Я мог бы и не вмешиваться в естественный ход событий, папаша так и так бы допился до смерти, но я не люблю пускать дела на самотек, да и доставал он меня капитально. Очень странно, что, имея в анамнезе отца-алкоголика, я совершенно равнодушен к спиртному. Видимо, не напрасно у папаши столь часто случались приступы ревности, ой не напрасно, да и внешне я похож на мать — те же черты лица, только более резкие, мужские, такие же глаза, только характер у меня не такой скверный.

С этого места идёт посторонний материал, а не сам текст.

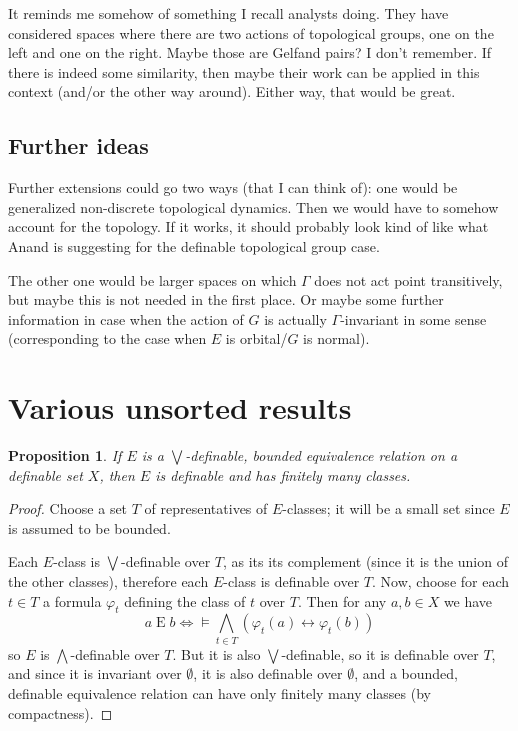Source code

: \documentclass[final,a4paper,12pt]{amsart}
\newcommand{\liff}{\mathrel{\leftrightarrow}}
\newcommand{\bigland}{\bigwedge}
\newcommand{\biglor}{\bigvee}
\newtheorem{prop}[thm]{Proposition}
\theoremstyle{remark}
\theoremstyle{definition}
\let\Gamma\varGamma
\begin{document}
	It reminds me somehow of something I recall analysts doing. They have considered spaces where there are two actions of topological groups, one on the left and one on the right. Maybe those are Gelfand pairs? I don't remember. If there is indeed some similarity, then maybe their work can be applied in this context (and/or the other way around). Either way, that would be great.
	
	\subsection{Further ideas}
	Further extensions could go two ways (that I can think of): one would be generalized non-discrete topological dynamics. Then we would have to somehow account for the topology. If it works, it should probably look kind of like what Anand is suggesting for the definable topological group case.
	
	The other one would be larger spaces on which $\Gamma$ does not act point transitively, but maybe this is not needed in the first place. Or maybe some further information in case when the action of $G$ is actually $\Gamma$-invariant in some sense (corresponding to the case when $E$ is orbital/$G$ is normal).
	
	
	\section{Various unsorted results}
	\begin{prop}
		If $E$ is a $\biglor$-definable, bounded equivalence relation on a definable set $X$, then $E$ is definable and has finitely many classes.
	\end{prop}
	\begin{proof}
		Choose a set $T$ of representatives of $E$-classes; it will be a small set since $E$ is assumed to be bounded.
		
		Each $E$-class is $\biglor$-definable over $T$, as its its complement (since it is the union of the other classes), therefore each $E$-class is definable over $T$. Now, choose for each $t\in T$ a formula $\varphi_t$ defining the class of $t$ over $T$. Then for any $a,b\in X$ we have
		\[
		a\mathrel{E}b\iff \models \bigland_{t\in T} (\varphi_t(a)\liff \varphi_t(b))
		\]
		so $E$ is $\bigland$-definable over $T$. But it is also $\biglor$-definable, so it is definable over $T$, and since it is invariant over $\emptyset$, it is also definable over $\emptyset$, and a bounded, definable equivalence relation can have only finitely many classes (by compactness).
	\end{proof}
	
\end{document}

Мать всегда обрывала меня: «Не фантазируй!» Ограниченным и недалеким людям фантазии рисуются чуть ли не смертным грехом. Они не видят дальше собственного носа и не верят, что кто-то может быть способен на большее. Их невозможно переубедить, да и незачем. Сказано же — горбатого только могила исправит. Это не просто расхожая фраза, а ключ, руководство к действию. Не исправлять, а уничтожать — единственный правильный метод. «Я гоняюсь за врагами моими и истребляю их, и не возвращаюсь, доколе не уничтожу их; и истребляю их и поражаю их, и не встают и падают под ноги мои»,[22] — сказано в Писании.
Я не герой, я не совершаю подвигов во имя чего-то такого, у меня нет миссии, высшей цели, священных идеалов, предназначения и всего остального, чем положено руководствоваться герою. Я — эстет и гедонист. Сначала гедонист, потом уже эстет, утонченная натура. Я живу так, как мне хочется, я делаю то, что мне хочется, я стремлюсь получить от жизни максимум удовольствия. Жизнь коротка и дается всего один раз, глупо было бы не распорядиться ею с наивысшей пользой для себя.
Я — эстет. Люблю красивые вещи, хорошую музыку, люблю все изящное и утонченное. Приятно же, например, когда мобильный телефон играет песню Сольвейг,[23] а не какое-то пошлое: «Давай-давай, до свиданья».
Фактор случайности — великое дело. Придает празднику дополнительную пикантность. Я пока еще не знаю, кто станет моей следующей добычей. И она еще не знает, что один из ближайших дней окажется для нее особенным. Но придет время, и мы встретимся, чтобы больше не расставаться. И только смерть сможет разлучить нас. Сколько величия в этих, казалось бы, простых словах: «И только смерть сможет разлучить нас».
Только смерть…
Сможет…
Разлучить…
Кто может сказать: «Я очистил мое сердце, я чист от греха моего»?[24]